Do I have to resort to a “selfie” via an empty message board along the river? Okay, so guys just want to have fun.
I’ve resisted using the word “Idiot” rather than “Idler” in the title of this post, although some would say the former would be apropos.
I’ve been fishing every day for more than a week, which is interesting, given the dry conditions in the eastern U.S., and the fact that I’m holding down the fort at home while also helping out an elder each day in the final stages of this life.
Idleness helps to keep me balanced, I suppose. As author Robert Louis Stevenson notes in “An Apology for Idlers,” Idleness does not consist in doing nothing, but in doing lots of stuff not recognized by the status quo.
There, I feel a little better for saying this.
Idleness is at least as important as breaking your chops in industry. But folks who labor all their lives (that is, who work more than necessary to fulfill the basic requirements of a good life for themselves and loved ones) don’t get it when they hear that a fella can prowl along the stream each day or stand in the river of time with a “fishin’ pole” in hand.
It ain’t easy being good at idleness. It’s not easy being curious and investigative or imaginative while others stupidly amass a fortune. Hey, to each his own. I mean, we’ve all got bills to pay and big responsibilities to fulfill. But can’t we strike a happy medium?
We do what we have to do. I may be a writer with a job to check out the milkweed bloom or the beautiful colors on a brook trout, and then try to get other people interested, too. There’s not much compensation for it, but it’s work that I enjoy.
Others might be super busy all their lives and show little or no interest in understanding the world of nature. They don’t seem generous enough to understand this “idleness.” There’s too little wonder or magic in their lives. A true idler, says Stevenson, won’t neglect the intricacy of his own being that is balanced with the world.
Okay, but look at the world of nature out the door.
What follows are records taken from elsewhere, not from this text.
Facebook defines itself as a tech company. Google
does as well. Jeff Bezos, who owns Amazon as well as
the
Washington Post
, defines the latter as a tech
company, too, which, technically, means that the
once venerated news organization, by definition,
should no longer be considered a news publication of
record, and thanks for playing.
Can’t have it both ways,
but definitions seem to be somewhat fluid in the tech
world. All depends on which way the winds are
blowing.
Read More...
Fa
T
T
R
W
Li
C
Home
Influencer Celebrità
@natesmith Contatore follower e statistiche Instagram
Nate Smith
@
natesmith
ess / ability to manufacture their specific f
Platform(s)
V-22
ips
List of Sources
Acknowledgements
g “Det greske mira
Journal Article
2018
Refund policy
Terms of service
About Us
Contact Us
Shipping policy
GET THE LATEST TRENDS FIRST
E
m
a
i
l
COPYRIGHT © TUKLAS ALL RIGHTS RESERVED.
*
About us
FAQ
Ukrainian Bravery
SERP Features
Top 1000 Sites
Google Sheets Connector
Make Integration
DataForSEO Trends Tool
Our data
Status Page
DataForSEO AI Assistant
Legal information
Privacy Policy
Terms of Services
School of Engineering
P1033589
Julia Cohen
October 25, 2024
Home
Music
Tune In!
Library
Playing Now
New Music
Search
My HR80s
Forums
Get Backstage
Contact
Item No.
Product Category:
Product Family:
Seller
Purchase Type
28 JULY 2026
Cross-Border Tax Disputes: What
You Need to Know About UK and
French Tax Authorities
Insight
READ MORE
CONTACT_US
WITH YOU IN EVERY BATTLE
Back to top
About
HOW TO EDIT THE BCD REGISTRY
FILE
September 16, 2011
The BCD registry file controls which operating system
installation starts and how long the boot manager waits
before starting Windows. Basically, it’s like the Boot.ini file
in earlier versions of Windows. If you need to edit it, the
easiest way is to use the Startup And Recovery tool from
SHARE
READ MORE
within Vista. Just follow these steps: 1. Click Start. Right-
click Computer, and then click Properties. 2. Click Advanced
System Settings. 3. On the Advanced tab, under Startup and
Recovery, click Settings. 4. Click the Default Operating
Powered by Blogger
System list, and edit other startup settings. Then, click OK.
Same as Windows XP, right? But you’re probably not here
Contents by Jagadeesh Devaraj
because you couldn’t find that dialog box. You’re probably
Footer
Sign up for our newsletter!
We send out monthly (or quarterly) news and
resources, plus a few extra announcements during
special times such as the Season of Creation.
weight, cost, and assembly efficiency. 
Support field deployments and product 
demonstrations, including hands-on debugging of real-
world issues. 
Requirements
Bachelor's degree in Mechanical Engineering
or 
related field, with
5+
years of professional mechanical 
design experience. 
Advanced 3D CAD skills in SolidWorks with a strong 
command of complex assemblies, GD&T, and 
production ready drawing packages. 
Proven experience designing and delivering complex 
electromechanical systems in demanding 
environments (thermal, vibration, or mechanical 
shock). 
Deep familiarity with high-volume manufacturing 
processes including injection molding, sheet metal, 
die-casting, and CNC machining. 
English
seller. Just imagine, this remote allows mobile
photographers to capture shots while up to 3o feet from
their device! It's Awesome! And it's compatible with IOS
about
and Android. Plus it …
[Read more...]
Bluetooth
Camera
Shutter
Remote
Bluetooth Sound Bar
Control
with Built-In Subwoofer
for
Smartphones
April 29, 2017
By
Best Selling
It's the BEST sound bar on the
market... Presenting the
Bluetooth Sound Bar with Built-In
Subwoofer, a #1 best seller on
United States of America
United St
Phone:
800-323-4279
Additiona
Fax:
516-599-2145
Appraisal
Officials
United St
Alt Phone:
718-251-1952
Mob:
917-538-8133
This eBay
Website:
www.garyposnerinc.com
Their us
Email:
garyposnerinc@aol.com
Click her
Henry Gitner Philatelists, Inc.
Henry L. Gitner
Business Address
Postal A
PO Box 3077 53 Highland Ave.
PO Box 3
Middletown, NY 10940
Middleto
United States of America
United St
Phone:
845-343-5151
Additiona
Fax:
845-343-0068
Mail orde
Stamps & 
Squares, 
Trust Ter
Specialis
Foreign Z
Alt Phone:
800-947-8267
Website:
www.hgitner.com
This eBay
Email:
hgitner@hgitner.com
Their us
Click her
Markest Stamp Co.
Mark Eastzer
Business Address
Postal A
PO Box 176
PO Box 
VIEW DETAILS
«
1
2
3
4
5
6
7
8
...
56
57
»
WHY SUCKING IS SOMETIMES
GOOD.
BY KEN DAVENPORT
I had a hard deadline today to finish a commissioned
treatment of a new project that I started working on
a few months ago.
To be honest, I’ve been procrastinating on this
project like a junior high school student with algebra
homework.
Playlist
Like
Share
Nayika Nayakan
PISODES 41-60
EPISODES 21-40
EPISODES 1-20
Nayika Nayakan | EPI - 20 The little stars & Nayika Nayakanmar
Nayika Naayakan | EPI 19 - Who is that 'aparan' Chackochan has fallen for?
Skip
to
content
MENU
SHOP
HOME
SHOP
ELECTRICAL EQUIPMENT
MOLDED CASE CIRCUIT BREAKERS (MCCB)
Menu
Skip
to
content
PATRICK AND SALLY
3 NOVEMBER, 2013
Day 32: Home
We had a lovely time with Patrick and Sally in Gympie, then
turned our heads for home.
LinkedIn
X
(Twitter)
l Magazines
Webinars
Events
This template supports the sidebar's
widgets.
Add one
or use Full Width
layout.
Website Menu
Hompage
It seems “careless of the single life.” If that’s the case, why should any of us see ourselves as important entities, as candle holders to the universe?
“If the doors of perception were cleansed, every thing would appear to man as it is, infinite,” said the poet William Blake.
As a budding psychology major in 1970, I read Blake’s comment in The Doors of Perception by Aldous Huxley, a book that profoundly influenced my new “career” as an idler, poet and trout-bum wannabe. And, I learned then that the well-known L.A. rock band took its name from the Blakean phrase and the title of a book.
Idleness, filled with poetry and labor of the soul, is an honorable vocation, whether we fish or sail or pitch a ball, whether we read a good book on a porch or in a hammock, or do most anything for relaxation (except watching television or playing golf).
I’m just kidding about the golf, you know… Hey, the guys and girls just wanna have fun.